16.1: Introduction to Chi-Square


I don't know about you, but I am TIRED.  We've learned SO MUCH.

Can you stay with me for one more chapter, though?  See, we've covered the appropriate analyses when we have means for different groups and when we have two different quantitative variables.  We've also briefly covered when we have ranks or medians for different groups, and when we have two binary or ranked variables.  But what we haven't talked about yet is when we only have qualitative variables.  When we have things with names, and all that we can do is count them.  For those types of situations, the Chi-Square ($$\chi^2$$) analysis steps in!  It's pronounced like "kite" not like "Chicago" or "chai tea".

Let's practice a little to remind ourselves about qualitative and quantitative variables; it's been a minute since we first introduced these types of variables (and scales of measurement)!

Exercise $$\PageIndex{1}$$

What type is each of the following?          Qualitative or Quantitative?

1. Hair color
2. Ounces of vodka
3. Type of computer (PC or Mac)
4. MPG (miles per gallon)
5. Type of music
1. Hair color:  Qualitative (it's a quality, a name, not a number)
2. Ounces of vodka:  Quantitative (it's a number that measures something)
3. Type of computer (PC or Mac):  Qualitative
4. MPG:  Quantitative
5. Type of music:  Qualitative

Exercise $$\PageIndex{2}$$

Do you use means to find the average of qualitative or quantitative variables?

Quantitative.  Means are mathematical averages, so the variable has to be a number that measures something.

Instead of means, you use counts with qualitative variables.

Frequency counts:           Counts of how many things are in each level of the categories.

Introducing Chi-Square

Our data for the $$\chi^{2}$$ test (the chi is a weird-looking X) are quantitative, (also known as nominal) variables. Recall from our discussion of scales of measurement that nominal variables have no specified order (no ranks) and can only be described by their names and the frequencies with which they occur in the dataset. Thus, we can only count how many "things" are in each category.  Unlike our other variables that we have tested, we cannot describe our data for the $$\chi^{2}$$ test using means and standard deviations. Instead, we will use frequencies tables.

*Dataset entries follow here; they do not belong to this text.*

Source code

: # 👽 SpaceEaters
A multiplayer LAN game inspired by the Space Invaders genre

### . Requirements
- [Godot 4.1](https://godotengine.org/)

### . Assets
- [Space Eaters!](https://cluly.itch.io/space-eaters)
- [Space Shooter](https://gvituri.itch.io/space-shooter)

Table $$\PageIndex{1}$$: Pet Preferences
Cat Dog Other Total
Observed 14 17 5 36
Expected 12 12 12 36

Table $$\PageIndex{1}$$ gives an example of a contingency table used for a $$\chi^{2}$$ test. The columns represent the different categories within our single variable, which in this example is pet preference. The $$\chi^{2}$$ test can assess as few as two categories, and there is no technical upper limit on how many categories can be included in our variable, although, as with ANOVA, having too many categories makes interpretation difficult. The final column in the table is the total number of observations, or $$N$$. The $$\chi^{2}$$ test assumes that each observation comes from only one person and that each person will provide only one observation, so our total observations will always equal our sample size.

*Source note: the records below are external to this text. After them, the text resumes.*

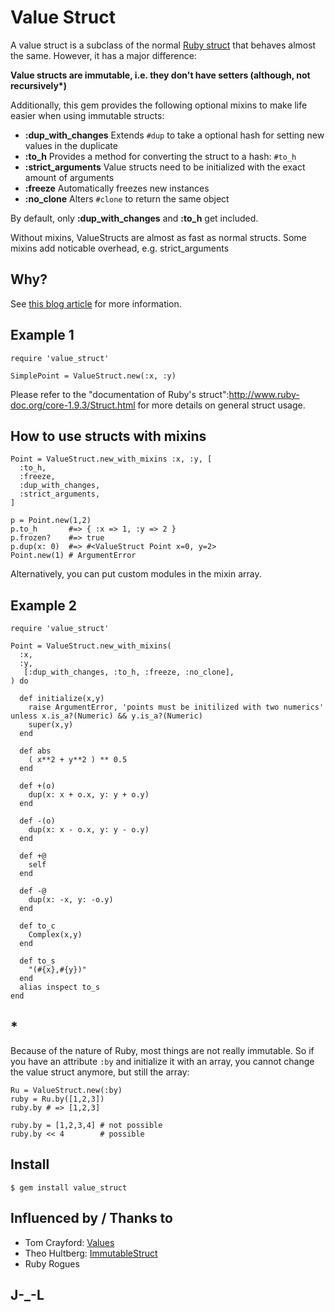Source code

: # Value Struct

A value struct is a subclass of the normal [Ruby struct](http://blog.grayproductions.net/articles/all_about_struct) that behaves almost the same. However, it has a major difference:

__Value structs are immutable, i.e. they don't have setters (although, not recursively*)__

Additionally, this gem provides the following optional mixins to make life easier when using immutable structs:

* __:dup_with_changes__ Extends `#dup` to take a optional hash for setting new values in the duplicate
* __:to_h__ Provides a method for converting the struct to a hash: `#to_h`
* __:strict_arguments__ Value structs need to be initialized with the exact amount of arguments
* __:freeze__ Automatically freezes new instances
* __:no_clone__ Alters `#clone` to return the same object

By default, only __:dup_with_changes__ and __:to_h__ get included.

Without mixins, ValueStructs are almost as fast as normal structs. Some mixins add noticable overhead, e.g. strict_arguments

## Why?

See [this blog article](http://rbjl.net/65-value_struct-read-only-structs-in-ruby) for more information.

## Example 1

    require 'value_struct'

    SimplePoint = ValueStruct.new(:x, :y)


Please refer to the "documentation of Ruby's struct":http://www.ruby-doc.org/core-1.9.3/Struct.html for more details on general struct usage.

## How to use structs with mixins

    Point = ValueStruct.new_with_mixins :x, :y, [
      :to_h,
      :freeze,
      :dup_with_changes,
      :strict_arguments,
    ]

    p = Point.new(1,2)
    p.to_h       #=> { :x => 1, :y => 2 }
    p.frozen?    #=> true
    p.dup(x: 0)  #=> #<ValueStruct Point x=0, y=2>
    Point.new(1) # ArgumentError

Alternatively, you can put custom modules in the mixin array.

## Example 2

    require 'value_struct'

    Point = ValueStruct.new_with_mixins(
      :x, 
      :y,
       [:dup_with_changes, :to_h, :freeze, :no_clone],
    ) do

      def initialize(x,y)
        raise ArgumentError, 'points must be initilized with two numerics' unless x.is_a?(Numeric) && y.is_a?(Numeric)
        super(x,y)
      end

      def abs
        ( x**2 + y**2 ) ** 0.5
      end

      def +(o)
        dup(x: x + o.x, y: y + o.y)
      end

      def -(o)
        dup(x: x - o.x, y: y - o.y)
      end

      def +@
        self
      end

      def -@
        dup(x: -x, y: -o.y)
      end

      def to_c
        Complex(x,y)
      end

      def to_s
        "(#{x},#{y})"
      end
      alias inspect to_s
    end

## *

Because of the nature of Ruby, most things are not really immutable. So if you have an attribute `:by` and initialize it with an array, you cannot change the value struct anymore, but still the array:

    Ru = ValueStruct.new(:by)
    ruby = Ru.by([1,2,3])
    ruby.by # => [1,2,3]

    ruby.by = [1,2,3,4] # not possible
    ruby.by << 4        # possible

## Install

    $ gem install value_struct

## Influenced by / Thanks to

* Tom Crayford: [Values](https://github.com/tcrayford/Values)
* Theo Hultberg: [ImmutableStruct](https://github.com/iconara/immutable_struct)
* Ruby Rogues

## J-_-L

There are two rows in this table. The first row gives the observed frequencies of each category from our dataset; in this example, 14 people reported liking preferring cats as pets, 17 people reported preferring dogs, and 5 people reported a different animal. This is our actualy data.  The second row gives expected values; expected values are what would be found if each category had equal representation. The calculation for an expected value is:

$E=\dfrac{N}{C} \nonumber$

Where $$N$$ is the total number of people in our sample and $$C$$ is the number of categories in our variable (also the number of columns in our table). Thank the Higher Power of Statistics, formulas with symbols that finally mean something!  The expected values correspond to the null hypothesis for $$\chi^{2}$$ tests: equal representation of categories. Our first of two $$\chi^{2}$$ tests, the Goodness-of-Fit test, will assess how well our data lines up with, or deviates from, this assumption.